In Vaychi, Yaakov is mummified. Bereshit 50:2:
וַיְצַ֨ו יוֹסֵ֤ף אֶת־עֲבָדָיו֙ אֶת־הָרֹ֣פְאִ֔ים לַחֲנֹ֖ט אֶת־אָבִ֑יו וַיַּחַנְט֥וּ הָרֹפְאִ֖ים אֶת־יִשְׂרָאֵֽל׃
Then Joseph ordered the physicians in his service to embalm his father, and the physicians embalmed Israel.
וַיִּמְלְאוּ־לוֹ֙ אַרְבָּעִ֣ים י֔וֹם כִּ֛י כֵּ֥ן יִמְלְא֖וּ יְמֵ֣י הַחֲנֻטִ֑ים וַיִּבְכּ֥וּ אֹת֛וֹ מִצְרַ֖יִם שִׁבְעִ֥ים יֽוֹם׃
It required forty days, for such is the full period of embalming. The Egyptians bewailed him seventy days;
As I’ve noted in the past, if we follow those who take as literal and historical the midrash that Yaakov Avinu didn’t die, then this was an incredibly mean thing for Yosef to order. After all, ancient Egyptian mummification involved removing the brain through the nostrils and placing it in a jar, certainly not a pleasant experience.
So too in pasuk 26, the last pasuk of Bereishit:
וַיָּ֣מׇת יוֹסֵ֔ף בֶּן־מֵאָ֥ה וָעֶ֖שֶׂר שָׁנִ֑ים וַיַּחַנְט֣וּ אֹת֔וֹ וַיִּ֥ישֶׂם בָּאָר֖וֹן בְּמִצְרָֽיִם׃
Joseph died at the age of one hundred and ten years; and he was embalmed and placed in a coffin in Egypt.
What was the purpose of such embalming? Why did Yosef order it? Perhaps since this was what was done for Pharaohs and other elites, this was a way to accord high honor to Yaakov.
Depending on its significance in Egyptian culture, it might be yet another clue about belief in an afterlife in the Torah. (This alongside וְהוֹרַדְתֶּם אֶת שֵׂיבָתִי בְּיָגוֹן שְׁאוֹלָה.)
A recent article describes a disagreement among Egyptologists.
An increasing number of archaeologists say that the preservative effects of mummification were likely accidental and blame early modern Egyptologists for propagating a misunderstanding based on little evidence.
Instead, the theory goes, mummification was meant to alter the bodies in a way that didn't rely on the popular theory that the bodies would become reanimated in an afterlife.
Instead, the experts say, Egyptians intended to turn their pharaohs into statues, works of art with religious significance.
Now, popular science reporting notoriously takes “these few guys think that this alternate explanation is plausible” and turn it into upheaval in the scientific world. But let’s run with it.

• LISTED RECORDS:
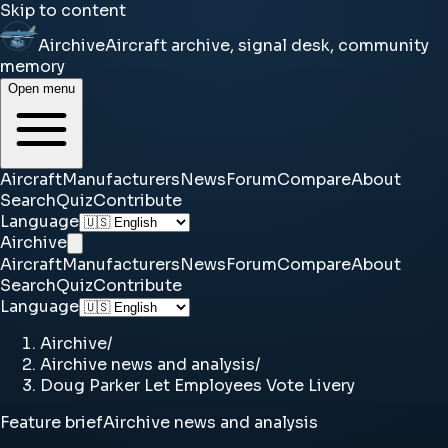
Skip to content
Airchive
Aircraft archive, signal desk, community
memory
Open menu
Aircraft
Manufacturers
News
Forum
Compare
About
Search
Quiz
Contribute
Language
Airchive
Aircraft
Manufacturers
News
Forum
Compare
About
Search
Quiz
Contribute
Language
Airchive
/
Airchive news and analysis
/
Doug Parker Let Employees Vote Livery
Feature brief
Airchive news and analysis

---

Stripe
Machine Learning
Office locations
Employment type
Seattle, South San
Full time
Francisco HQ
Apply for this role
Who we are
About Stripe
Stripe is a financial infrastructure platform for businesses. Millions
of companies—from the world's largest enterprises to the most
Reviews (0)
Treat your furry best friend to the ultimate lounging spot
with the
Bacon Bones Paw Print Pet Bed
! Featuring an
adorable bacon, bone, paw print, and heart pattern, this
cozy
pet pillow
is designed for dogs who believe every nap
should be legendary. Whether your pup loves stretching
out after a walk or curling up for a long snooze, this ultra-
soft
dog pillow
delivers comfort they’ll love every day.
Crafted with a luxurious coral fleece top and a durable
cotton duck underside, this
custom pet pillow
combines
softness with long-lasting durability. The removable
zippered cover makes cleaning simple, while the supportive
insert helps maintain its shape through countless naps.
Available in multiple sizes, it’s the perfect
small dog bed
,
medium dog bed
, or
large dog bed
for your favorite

==

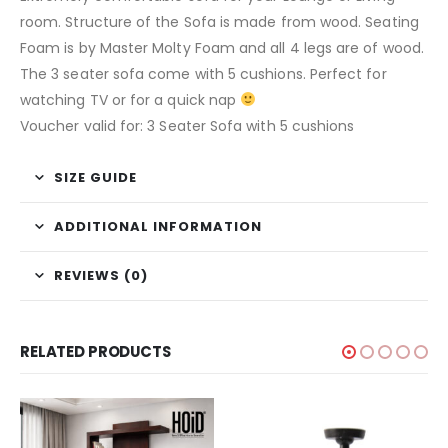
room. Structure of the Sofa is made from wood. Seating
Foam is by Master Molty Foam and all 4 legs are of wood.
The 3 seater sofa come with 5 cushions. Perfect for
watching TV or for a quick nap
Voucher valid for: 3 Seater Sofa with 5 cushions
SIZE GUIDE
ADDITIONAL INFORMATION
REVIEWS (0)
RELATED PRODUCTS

• YOUR OBJECTIVE: Can you extract the passage from the post on the embalming of Yaakov and Yosef, starting at "So too in pasuk" and ending at "disagreement among Egyptologists.", copied word for word?

• RESPONSE TO THIS TASK:
So too in pasuk 26, the last pasuk of Bereishit:
וַיָּ֣מׇת יוֹסֵ֔ף בֶּן־מֵאָ֥ה וָעֶ֖שֶׂר שָׁנִ֑ים וַיַּחַנְט֣וּ אֹת֔וֹ וַיִּ֥ישֶׂם בָּאָר֖וֹן בְּמִצְרָֽיִם׃
Joseph died at the age of one hundred and ten years; and he was embalmed and placed in a coffin in Egypt.
What was the purpose of such embalming? Why did Yosef order it? Perhaps since this was what was done for Pharaohs and other elites, this was a way to accord high honor to Yaakov.
Depending on its significance in Egyptian culture, it might be yet another clue about belief in an afterlife in the Torah. (This alongside וְהוֹרַדְתֶּם אֶת שֵׂיבָתִי בְּיָגוֹן שְׁאוֹלָה.)
A recent article describes a disagreement among Egyptologists.